Find the square root of complex number -8-6iLearn how to find the square roots of complex numbers! This video covers two examples, showing you the step-by-step process of calculating square roots of complex numbers. Perfect for complex number beginners!

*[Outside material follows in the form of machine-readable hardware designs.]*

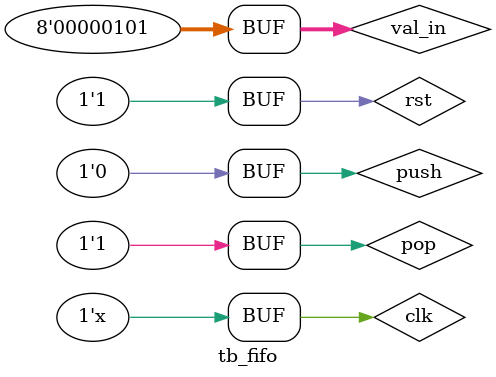
<source format=v>
`timescale 1ns/100ps

module tb_fifo;

parameter clk_cycle = 2;
parameter DEPTH_BITS = 3;
parameter DATA_WIDTH = 8;

reg clk, rst;

always #(clk_cycle/2) clk = ~clk;

reg  [DATA_WIDTH-1:0] val_in;
wire [DATA_WIDTH-1:0] val_out;
reg  pop, push;
wire full, empty;

fifo #(.DEPTH_BITS(DEPTH_BITS), .DATA_WIDTH(DATA_WIDTH)) 
  dut (.clk(clk), .rst(rst), .val_in(val_in), .val_out(val_out), 
       .push(push), .pop(pop), .full(full), .empty(empty));

initial
begin
  rst = 0;
  val_in = 5;
  push = 0;
  pop = 0;
  clk = 0;
  #4
  rst = 1;
  push = 1;
  #4
  push = 0;
  #4
  push = 1;
  #30;
  push = 0;
  pop = 1;
  #30;
end

endmodule

</source>
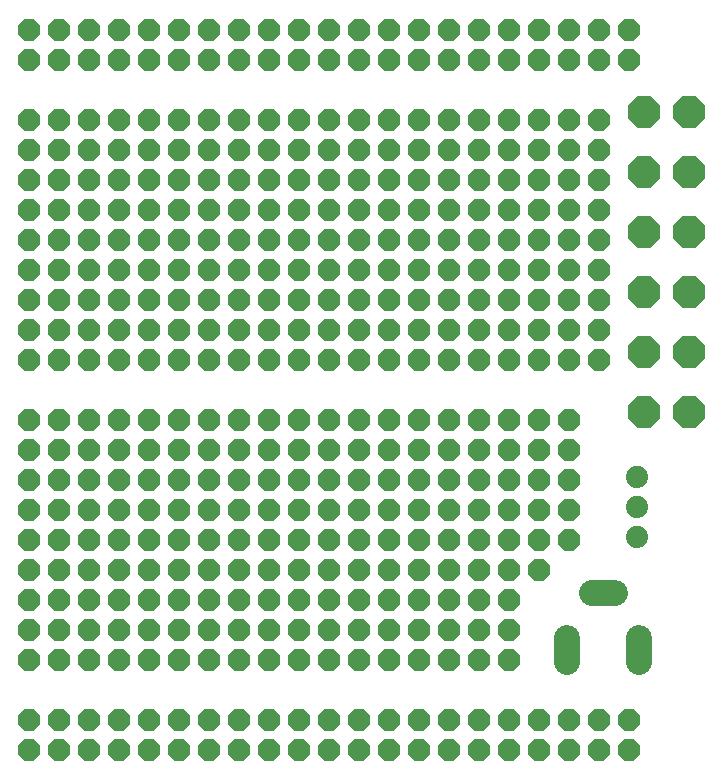
<source format=gts>
G75*
%MOIN*%
%OFA0B0*%
%FSLAX25Y25*%
%IPPOS*%
%LPD*%
%AMOC8*
5,1,8,0,0,1.08239X$1,22.5*
%
%ADD10OC8,0.07100*%
%ADD11C,0.08674*%
%ADD12C,0.07400*%
%ADD13OC8,0.10800*%
D10*
X0052595Y0041728D03*
X0062595Y0041728D03*
X0072595Y0041728D03*
X0072595Y0051728D03*
X0062595Y0051728D03*
X0052595Y0051728D03*
X0052595Y0071728D03*
X0062595Y0071728D03*
X0072595Y0071728D03*
X0072595Y0081728D03*
X0062595Y0081728D03*
X0052595Y0081728D03*
X0052595Y0091728D03*
X0062595Y0091728D03*
X0072595Y0091728D03*
X0072595Y0101728D03*
X0062595Y0101728D03*
X0052595Y0101728D03*
X0052595Y0111728D03*
X0062595Y0111728D03*
X0072595Y0111728D03*
X0072595Y0121728D03*
X0072595Y0131728D03*
X0062595Y0131728D03*
X0062595Y0121728D03*
X0052595Y0121728D03*
X0052595Y0131728D03*
X0052595Y0141728D03*
X0062595Y0141728D03*
X0072595Y0141728D03*
X0072595Y0151728D03*
X0062595Y0151728D03*
X0052595Y0151728D03*
X0052595Y0171728D03*
X0062595Y0171728D03*
X0072595Y0171728D03*
X0072595Y0181728D03*
X0062595Y0181728D03*
X0052595Y0181728D03*
X0052595Y0191728D03*
X0062595Y0191728D03*
X0072595Y0191728D03*
X0072595Y0201728D03*
X0062595Y0201728D03*
X0052595Y0201728D03*
X0052595Y0211728D03*
X0062595Y0211728D03*
X0072595Y0211728D03*
X0072595Y0221728D03*
X0062595Y0221728D03*
X0052595Y0221728D03*
X0052595Y0231728D03*
X0062595Y0231728D03*
X0072595Y0231728D03*
X0072595Y0241728D03*
X0062595Y0241728D03*
X0052595Y0241728D03*
X0052595Y0251728D03*
X0062595Y0251728D03*
X0072595Y0251728D03*
X0082595Y0251728D03*
X0082595Y0241728D03*
X0082595Y0231728D03*
X0082595Y0221728D03*
X0082595Y0211728D03*
X0082595Y0201728D03*
X0082595Y0191728D03*
X0082595Y0181728D03*
X0082595Y0171728D03*
X0092595Y0171728D03*
X0102595Y0171728D03*
X0112595Y0171728D03*
X0122595Y0171728D03*
X0132595Y0171728D03*
X0132595Y0181728D03*
X0122595Y0181728D03*
X0112595Y0181728D03*
X0102595Y0181728D03*
X0092595Y0181728D03*
X0092595Y0191728D03*
X0102595Y0191728D03*
X0112595Y0191728D03*
X0122595Y0191728D03*
X0132595Y0191728D03*
X0132595Y0201728D03*
X0122595Y0201728D03*
X0112595Y0201728D03*
X0102595Y0201728D03*
X0092595Y0201728D03*
X0092595Y0211728D03*
X0102595Y0211728D03*
X0112595Y0211728D03*
X0122595Y0211728D03*
X0132595Y0211728D03*
X0132595Y0221728D03*
X0122595Y0221728D03*
X0112595Y0221728D03*
X0102595Y0221728D03*
X0092595Y0221728D03*
X0092595Y0231728D03*
X0102595Y0231728D03*
X0112595Y0231728D03*
X0122595Y0231728D03*
X0132595Y0231728D03*
X0132595Y0241728D03*
X0122595Y0241728D03*
X0112595Y0241728D03*
X0102595Y0241728D03*
X0092595Y0241728D03*
X0092595Y0251728D03*
X0102595Y0251728D03*
X0112595Y0251728D03*
X0122595Y0251728D03*
X0132595Y0251728D03*
X0142595Y0251728D03*
X0142595Y0241728D03*
X0142595Y0231728D03*
X0142595Y0221728D03*
X0142595Y0211728D03*
X0142595Y0201728D03*
X0142595Y0191728D03*
X0142595Y0181728D03*
X0142595Y0171728D03*
X0152595Y0171728D03*
X0162595Y0171728D03*
X0172595Y0171728D03*
X0182595Y0171728D03*
X0192595Y0171728D03*
X0192595Y0181728D03*
X0182595Y0181728D03*
X0172595Y0181728D03*
X0162595Y0181728D03*
X0152595Y0181728D03*
X0152595Y0191728D03*
X0162595Y0191728D03*
X0172595Y0191728D03*
X0182595Y0191728D03*
X0192595Y0191728D03*
X0192595Y0201728D03*
X0182595Y0201728D03*
X0172595Y0201728D03*
X0162595Y0201728D03*
X0152595Y0201728D03*
X0152595Y0211728D03*
X0162595Y0211728D03*
X0172595Y0211728D03*
X0182595Y0211728D03*
X0192595Y0211728D03*
X0192595Y0221728D03*
X0182595Y0221728D03*
X0172595Y0221728D03*
X0162595Y0221728D03*
X0152595Y0221728D03*
X0152595Y0231728D03*
X0162595Y0231728D03*
X0172595Y0231728D03*
X0182595Y0231728D03*
X0192595Y0231728D03*
X0192595Y0241728D03*
X0182595Y0241728D03*
X0172595Y0241728D03*
X0162595Y0241728D03*
X0152595Y0241728D03*
X0152595Y0251728D03*
X0162595Y0251728D03*
X0172595Y0251728D03*
X0182595Y0251728D03*
X0192595Y0251728D03*
X0202595Y0251728D03*
X0202595Y0241728D03*
X0202595Y0231728D03*
X0202595Y0221728D03*
X0202595Y0211728D03*
X0202595Y0201728D03*
X0202595Y0191728D03*
X0202595Y0181728D03*
X0202595Y0171728D03*
X0212595Y0171728D03*
X0222595Y0171728D03*
X0232595Y0171728D03*
X0242595Y0171728D03*
X0242595Y0181728D03*
X0232595Y0181728D03*
X0222595Y0181728D03*
X0212595Y0181728D03*
X0212595Y0191728D03*
X0222595Y0191728D03*
X0232595Y0191728D03*
X0242595Y0191728D03*
X0242595Y0201728D03*
X0232595Y0201728D03*
X0222595Y0201728D03*
X0212595Y0201728D03*
X0212595Y0211728D03*
X0222595Y0211728D03*
X0232595Y0211728D03*
X0242595Y0211728D03*
X0242595Y0221728D03*
X0232595Y0221728D03*
X0222595Y0221728D03*
X0212595Y0221728D03*
X0212595Y0231728D03*
X0222595Y0231728D03*
X0232595Y0231728D03*
X0242595Y0231728D03*
X0242595Y0241728D03*
X0232595Y0241728D03*
X0222595Y0241728D03*
X0212595Y0241728D03*
X0212595Y0251728D03*
X0222595Y0251728D03*
X0232595Y0251728D03*
X0242595Y0251728D03*
X0242595Y0271728D03*
X0232595Y0271728D03*
X0222595Y0271728D03*
X0212595Y0271728D03*
X0202595Y0271728D03*
X0202595Y0281728D03*
X0212595Y0281728D03*
X0222595Y0281728D03*
X0232595Y0281728D03*
X0242595Y0281728D03*
X0252595Y0281728D03*
X0252595Y0271728D03*
X0192595Y0271728D03*
X0182595Y0271728D03*
X0172595Y0271728D03*
X0162595Y0271728D03*
X0152595Y0271728D03*
X0142595Y0271728D03*
X0142595Y0281728D03*
X0152595Y0281728D03*
X0162595Y0281728D03*
X0172595Y0281728D03*
X0182595Y0281728D03*
X0192595Y0281728D03*
X0132595Y0281728D03*
X0132595Y0271728D03*
X0122595Y0271728D03*
X0112595Y0271728D03*
X0102595Y0271728D03*
X0092595Y0271728D03*
X0082595Y0271728D03*
X0082595Y0281728D03*
X0092595Y0281728D03*
X0102595Y0281728D03*
X0112595Y0281728D03*
X0122595Y0281728D03*
X0072595Y0281728D03*
X0072595Y0271728D03*
X0062595Y0271728D03*
X0052595Y0271728D03*
X0052595Y0281728D03*
X0062595Y0281728D03*
X0082595Y0151728D03*
X0082595Y0141728D03*
X0082595Y0131728D03*
X0082595Y0121728D03*
X0082595Y0111728D03*
X0082595Y0101728D03*
X0082595Y0091728D03*
X0082595Y0081728D03*
X0082595Y0071728D03*
X0092595Y0071728D03*
X0102595Y0071728D03*
X0112595Y0071728D03*
X0122595Y0071728D03*
X0132595Y0071728D03*
X0132595Y0081728D03*
X0122595Y0081728D03*
X0112595Y0081728D03*
X0102595Y0081728D03*
X0092595Y0081728D03*
X0092595Y0091728D03*
X0102595Y0091728D03*
X0112595Y0091728D03*
X0122595Y0091728D03*
X0132595Y0091728D03*
X0132595Y0101728D03*
X0122595Y0101728D03*
X0112595Y0101728D03*
X0102595Y0101728D03*
X0092595Y0101728D03*
X0092595Y0111728D03*
X0102595Y0111728D03*
X0112595Y0111728D03*
X0122595Y0111728D03*
X0132595Y0111728D03*
X0132595Y0121728D03*
X0132595Y0131728D03*
X0122595Y0131728D03*
X0122595Y0121728D03*
X0112595Y0121728D03*
X0112595Y0131728D03*
X0102595Y0131728D03*
X0102595Y0121728D03*
X0092595Y0121728D03*
X0092595Y0131728D03*
X0092595Y0141728D03*
X0102595Y0141728D03*
X0112595Y0141728D03*
X0122595Y0141728D03*
X0132595Y0141728D03*
X0132595Y0151728D03*
X0122595Y0151728D03*
X0112595Y0151728D03*
X0102595Y0151728D03*
X0092595Y0151728D03*
X0142595Y0151728D03*
X0142595Y0141728D03*
X0142595Y0131728D03*
X0142595Y0121728D03*
X0142595Y0111728D03*
X0142595Y0101728D03*
X0142595Y0091728D03*
X0142595Y0081728D03*
X0142595Y0071728D03*
X0152595Y0071728D03*
X0162595Y0071728D03*
X0172595Y0071728D03*
X0182595Y0071728D03*
X0192595Y0071728D03*
X0192595Y0081728D03*
X0182595Y0081728D03*
X0172595Y0081728D03*
X0162595Y0081728D03*
X0152595Y0081728D03*
X0152595Y0091728D03*
X0162595Y0091728D03*
X0172595Y0091728D03*
X0182595Y0091728D03*
X0192595Y0091728D03*
X0192595Y0101728D03*
X0182595Y0101728D03*
X0172595Y0101728D03*
X0162595Y0101728D03*
X0152595Y0101728D03*
X0152595Y0111728D03*
X0162595Y0111728D03*
X0172595Y0111728D03*
X0182595Y0111728D03*
X0192595Y0111728D03*
X0192595Y0121728D03*
X0192595Y0131728D03*
X0182595Y0131728D03*
X0182595Y0121728D03*
X0172595Y0121728D03*
X0172595Y0131728D03*
X0162595Y0131728D03*
X0162595Y0121728D03*
X0152595Y0121728D03*
X0152595Y0131728D03*
X0152595Y0141728D03*
X0162595Y0141728D03*
X0172595Y0141728D03*
X0182595Y0141728D03*
X0192595Y0141728D03*
X0192595Y0151728D03*
X0182595Y0151728D03*
X0172595Y0151728D03*
X0162595Y0151728D03*
X0152595Y0151728D03*
X0202595Y0151728D03*
X0202595Y0141728D03*
X0202595Y0131728D03*
X0202595Y0121728D03*
X0202595Y0111728D03*
X0202595Y0101728D03*
X0202595Y0091728D03*
X0202595Y0081728D03*
X0202595Y0071728D03*
X0212595Y0071728D03*
X0212595Y0081728D03*
X0212595Y0091728D03*
X0212595Y0101728D03*
X0222595Y0101728D03*
X0222595Y0111728D03*
X0212595Y0111728D03*
X0212595Y0121728D03*
X0212595Y0131728D03*
X0222595Y0131728D03*
X0222595Y0121728D03*
X0232595Y0121728D03*
X0232595Y0131728D03*
X0232595Y0141728D03*
X0222595Y0141728D03*
X0212595Y0141728D03*
X0212595Y0151728D03*
X0222595Y0151728D03*
X0232595Y0151728D03*
X0232595Y0111728D03*
X0232595Y0051728D03*
X0232595Y0041728D03*
X0222595Y0041728D03*
X0212595Y0041728D03*
X0202595Y0041728D03*
X0202595Y0051728D03*
X0212595Y0051728D03*
X0222595Y0051728D03*
X0242595Y0051728D03*
X0242595Y0041728D03*
X0252595Y0041728D03*
X0252595Y0051728D03*
X0192595Y0051728D03*
X0192595Y0041728D03*
X0182595Y0041728D03*
X0172595Y0041728D03*
X0162595Y0041728D03*
X0152595Y0041728D03*
X0142595Y0041728D03*
X0142595Y0051728D03*
X0152595Y0051728D03*
X0162595Y0051728D03*
X0172595Y0051728D03*
X0182595Y0051728D03*
X0132595Y0051728D03*
X0132595Y0041728D03*
X0122595Y0041728D03*
X0112595Y0041728D03*
X0102595Y0041728D03*
X0092595Y0041728D03*
X0082595Y0041728D03*
X0082595Y0051728D03*
X0092595Y0051728D03*
X0102595Y0051728D03*
X0112595Y0051728D03*
X0122595Y0051728D03*
D11*
X0231965Y0071079D02*
X0231965Y0078953D01*
X0240233Y0093913D02*
X0248107Y0093913D01*
X0255981Y0078953D02*
X0255981Y0071079D01*
D12*
X0255233Y0112654D03*
X0255233Y0122654D03*
X0255233Y0132654D03*
D13*
X0257595Y0154228D03*
X0272595Y0154228D03*
X0272595Y0174228D03*
X0257595Y0174228D03*
X0257595Y0194228D03*
X0272595Y0194228D03*
X0272595Y0214228D03*
X0257595Y0214228D03*
X0257595Y0234228D03*
X0272595Y0234228D03*
X0272595Y0254228D03*
X0257595Y0254228D03*
M02*

</source>
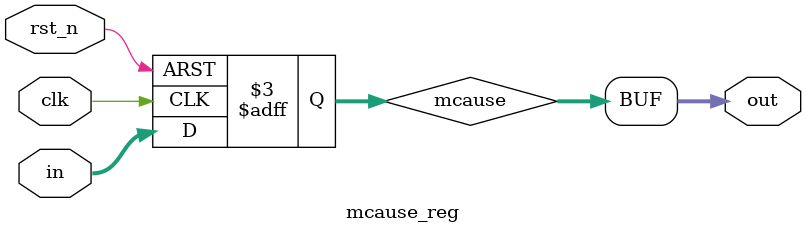
<source format=v>
module mcause_reg (
    input clk,
    input rst_n,
    input [31:0] in,
    output [31:0] out
);
    
    localparam [31:0] default_in = 32'b0;
    
    reg [31:0] mcause;

    always @(posedge clk or negedge rst_n) begin
        if (!rst_n) mcause <= default_in;
        else mcause <= in;
    end

    assign out = mcause;

endmodule
</source>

𝐐𝐮𝐞𝐬𝐭𝐢𝐨𝐧: Find the square root of complex number -8-6i
𝐒𝐨𝐥𝐮𝐭𝐢𝐨𝐧:
Let the square root of -8 - 6i be x + yi, where x and y are real numbers.
Then, (x + yi)² = -8 - 6i
Expanding the left side, we get:
x² + 2xyi + (yi)² = -8 - 6i
x² + 2xyi - y² = -8 - 6i
(x² - y²) + (2xy)i = -8 - 6i
Equating the real and imaginary parts, we get two equations:
1) x² - y² = -8
2) 2xy = -6 = xy = -3
From the second equation, y = -3/x. Substitute this into the first equation:
x² - (-3/x)² = -8
x² - 9/x² = -8
Multiply the entire equation by x²:
x⁴ - 9 = -8x²
x⁴ + 8x² - 9 = 0
This is a quadratic equation in x². Let u = x². Then the equation becomes:
u² + 8u - 9 = 0
Factor the quadratic:
(u + 9)(u - 1) = 0
So, u = -9 or u = 1.
Since x is a real number, x² must be non-negative. Therefore, x² = 1, which gives x = ±1.
Now find the corresponding values of y using y = -3/x:
If x = 1, y = -3/1 = -3.
If x = -1, y = -3/(-1) = 3.
Thus, the square roots of -8 - 6i are 1 - 3i and -1 + 3i. We can write this as ±(1 - 3i).